I hope this was helpful blog post for you.

Regards,
Hajan

8 Comments

  • Hajan, very nice analysis, thanks for sharing. Apparently those guys did a great job to provide the community with such a rich
    Open source project.
    But we would love to see this project redeveloped in MVC 3.

    Thanks,

  • @George, we are sailing on a same boat! :) I'm also interested to see this in ASP.NET MVC 3... I even think that way the project will be more extensible.

    Thanks for your comments.

  • Yeah, nopCommerce is already moving to MVC. Other changes planned for the next release are repository layer, persistence-ignorant entities, code-first approach, a lot of unit tests, etc. Estimate release date - June-July 2011.
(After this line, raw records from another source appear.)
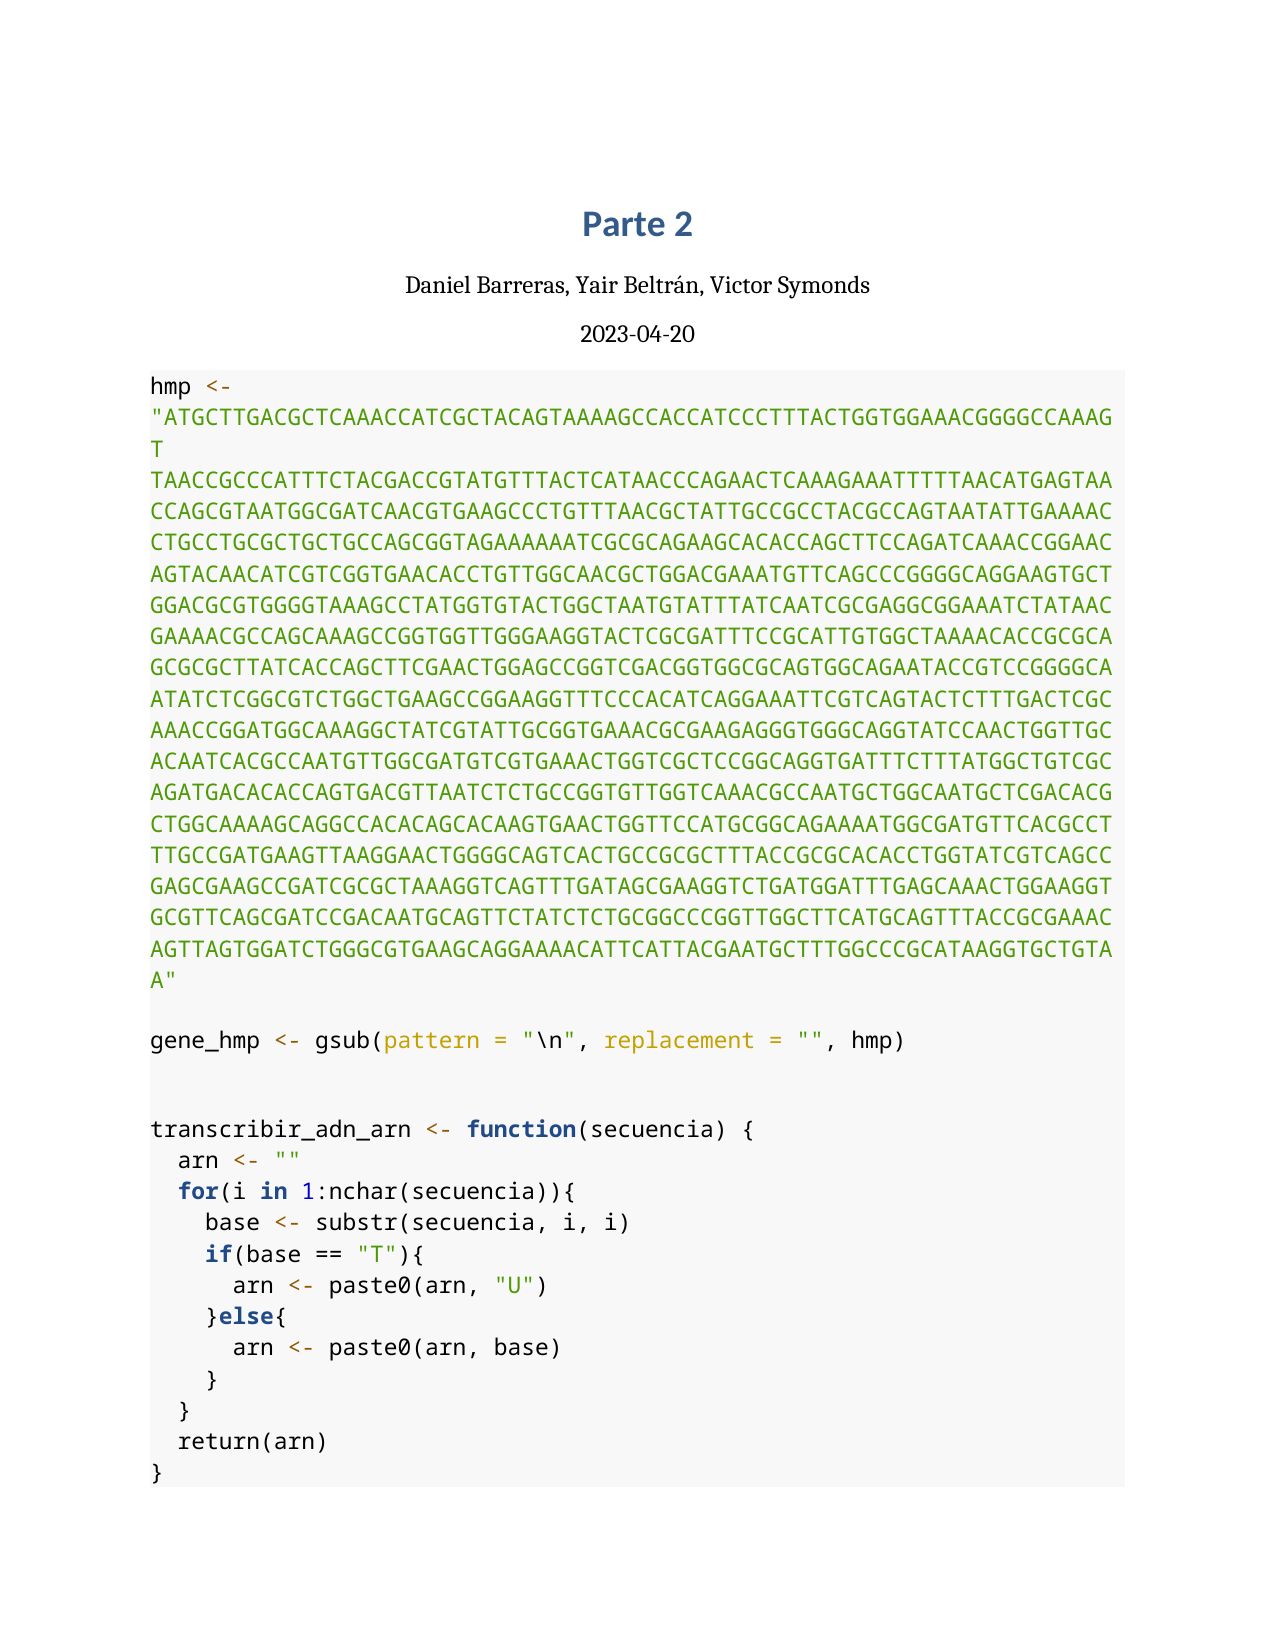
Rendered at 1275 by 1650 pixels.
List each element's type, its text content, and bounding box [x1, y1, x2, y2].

text Daniel Barreras, Yair Beltrán, Victor Symonds [150, 271, 1125, 299]
title Parte 2 [150, 200, 1125, 246]
text hmp <- "ATGCTTGACGCTCAAACCATCGCTACAGTAAAAGCCACCATCCCTTTACTGGTGGAAACGGGGCCAAAGT TAACCGCCCATTTCTACGACCGTATGTTTACTCATAACCCAGAACTCAAAGAAATTTTTAACATGAGTAA CCAGCGTAATGGCGATCAACGTGAAGCCCTGTTTAACGCTATTGCCGCCTACGCCAGTAATATTGAAAAC CTGCCTGCGCTGCTGCCAGCGGTAGAAAAAATCGCGCAGAAGCACACCAGCTTCCAGATCAAACCGGAAC AGTACAACATCGTCGGTGAACACCTGTTGGCAACGCTGGACGAAATGTTCAGCCCGGGGCAGGAAGTGCT GGACGCGTGGGGTAAAGCCTATGGTGTACTGGCTAATGTATTTATCAATCGCGAGGCGGAAATCTATAAC GAAAACGCCAGCAAAGCCGGTGGTTGGGAAGGTACTCGCGATTTCCGCATTGTGGCTAAAACACCGCGCA GCGCGCTTATCACCAGCTTCGAACTGGAGCCGGTCGACGGTGGCGCAGTGGCAGAATACCGTCCGGGGCA ATATCTCGGCGTCTGGCTGAAGCCGGAAGGTTTCCCACATCAGGAAATTCGTCAGTACTCTTTGACTCGC AAACCGGATGGCAAAGGCTATCGTATTGCGGTGAAACGCGAAGAGGGTGGGCAGGTATCCAACTGGTTGC ACAATCACGCCAATGTTGGCGATGTCGTGAAACTGGTCGCTCCGGCAGGTGATTTCTTTATGGCTGTCGC AGATGACACACCAGTGACGTTAATCTCTGCCGGTGTTGGTCAAACGCCAATGCTGGCAATGCTCGACACG CTGGCAAAAGCAGGCCACACAGCACAAGTGAACTGGTTCCATGCGGCAGAAAATGGCGATGTTCACGCCT TTGCCGATGAAGTTAAGGAACTGGGGCAGTCACTGCCGCGCTTTACCGCGCACACCTGGTATCGTCAGCC GAGCGAAGCCGATCGCGCTAAAGGTCAGTTTGATAGCGAAGGTCTGATGGATTTGAGCAAACTGGAAGGT GCGTTCAGCGATCCGACAATGCAGTTCTATCTCTGCGGCCCGGTTGGCTTCATGCAGTTTACCGCGAAAC AGTTAGTGGATCTGGGCGTGAAGCAGGAAAACATTCATTACGAATGCTTTGGCCCGCATAAGGTGCTGTA A" gene_hmp <- gsub(pattern = "\n", replacement = "", hmp) transcribir_adn_arn <- function(secuencia) { arn <- "" for(i in 1:nchar(secuencia)){ base <- substr(secuencia, i, i) if(base == "T"){ arn <- paste0(arn, "U") }else{ arn <- paste0(arn, base) } } return(arn) } encontrar_codones <- function(secuencia){ codon_inicio = "AUG" codon_final = c("UAA", "UAG", "UGA") secuencia <- paste0(codon_inicio, secuencia, "UAAUAGUGA") codones <- c(); for(i in seq(1, nchar(secuencia), by=3)){ j <- (i+2)/3; codones[j] <- paste0(substr(secuencia, i, i), substr(secuencia, i+1, i+1), substr(secuencia, i+2, i+2)); } return(codones) } traducir_arn <- function(codones){ tabla_aminoacidos <- data.frame( codon = c("UUU", "UUC", "UUA", "UUG", "CUU", "CUC", "CUA", "CUG", "AUU", "AUC", "AUA", "AUG", "GUU", "GUC", "GUA", "GUG", "UCU", "UCC", "UCA", "UCG", "CCU", "CCC", "CCA", "CCG", "ACU", "ACC", "ACA", "ACG", "GCU", "GCC", "GCA", "GCG", "UAU", "UAC", "UAA", "UAG", "CAU", "CAC", "CAA", "CAG", "AAU", "AAC", "AAA", "AAG", "GAU", "GAC", "GAA", "GAG", "UGU", "UGC", "UGA", "UGG", "CGU", "CGC", "CGA", "CGG", "AGU", "AGC", "AGA", "AGG", "GGU", "GGC", "GGA", "GGG"), amino_acido = c("F", "F", "L", "L", "L", "L", "L", "L", "I", "I", "I", "M", "V", "V", "V", "V", "S", "S", "S", "S", "P", "P", "P", "P", "T", "T", "T", "T", "A", "A", "A", "A", "Y", "Y", "STOP", "STOP", "H", "H", "Q", "Q", "N", "N", "K", "K", "D", "D", "E", "E", "C", "C", "STOP", "W", "R", "R", "R", "R", "S", "S", "R", "R", "G", "G", "G", "G") ) cat("Aminoacidos del gen hmp: \nSTART ") for(i in 2:length(codones)){ codon_encontrado <- codones[i] == tabla_aminoacidos$codon posicion <- which(codon_encontrado == TRUE) cat(tabla_aminoacidos$amino_acido[posicion], " ") } } arn_hmp <- transcribir_adn_arn(gene_hmp) codones_hmp <- encontrar_codones(arn_hmp) traducir_arn(codones_hmp) [150, 370, 1125, 1487]
text 2023-04-20 [150, 320, 1125, 349]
  • @nopsolutions, great... really great news! I'm eager to see nopCommerce implementation in ASP.NET MVC, as well as the changes you've mentioned in your comment. I'm looking forward to write more blog posts about nopCommerce in the future!

    Thank you for your comment.

  • NopCommerce is the best ecommerce and its free against dot net ecommerce but still some AJAX functionlities are needed to it as while checkin out that page it doesnt look very much effective and ad to cart option there is no need to go to cart to process directly instead of you may have alert message like some little javascript. and one more point the guest process its big and very much hectic to do sometime..!!

  • Thanks for providing this details..

  • I have some concerns with open source shopping cart software, regarding security issues that is why My opinion is to go for licensed softwares like bvCommerce, AbleCommerce or aspdotnetstorefront.

  • We have oracle application - can we integrate this with oracle application for inventory, payment etc.